Management of public cloud services owned by Microsoft, Amazon.com and Alphabet will be one of the most significant growth drivers in coming years, chief executive officer Martin Schroeter said Wednesday in an interview with Bloomberg.

“Look, we run some of our customer’s workloads on the IBM Cloud today,” Schroeter said. “It’s just that the others have a much bigger market share, so it’s a much more important market for us in the future.”

The spinoff left New York-based Kyndryl with 90,000 employees and a large chunk of the legacy infrastructure services business that had been a drag on growth for International Business Machines before the split. In the quarter ended in June, Kyndryl sales declined 10 per cent to $4.3bn, which beat analyst estimates. Shares have dropped 72 per cent since they began trading last October.

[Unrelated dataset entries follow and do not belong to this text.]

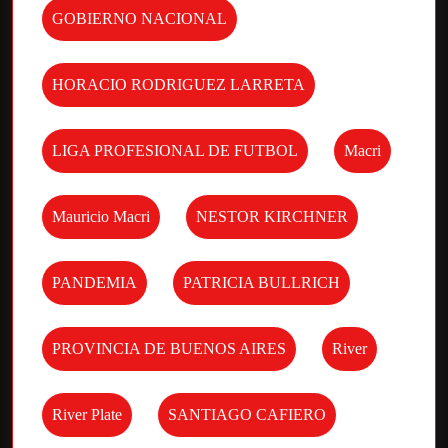
GOBIERNO NACIONAL
HORACIO RODRIGUEZ LARRETA
LIGA PROFESIONAL DE FUTBOL
Macri
Mauricio Macri
NESTOR KIRCHNER
PANDEMIA
PATRICIA BULLRICH
PROVINCIA DE BUENOS AIRES
River
River Plate
SANTIAGO CAFIERO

“We’re shrinking less than when we were part of IBM,” Schroeter said. Deals being signed today are much more profitable than when the company was a unit of IBM, in part because Kyndryl can offer products from those who used to be competitors. Kyndryl is targeting sales expansion by 2025.

While the spinoff was officially completed last November, the two companies still have tie-ups. Big Blue owns about 10 per cent of Kyndryl’s stock, and counts on the company for a significant amount of mainframe and software sales. Plus, Kyndryl is still transitioning away from IBM’s software and workflows, for which it has a two-year deadline. There’s a countdown clock in the office with 443 days left. Schroeter said he walks by it every day.

“Prior to being born, we were very deep and very focused on IBM technologies and didn’t really have the freedom of action we needed to,” Schroeter said.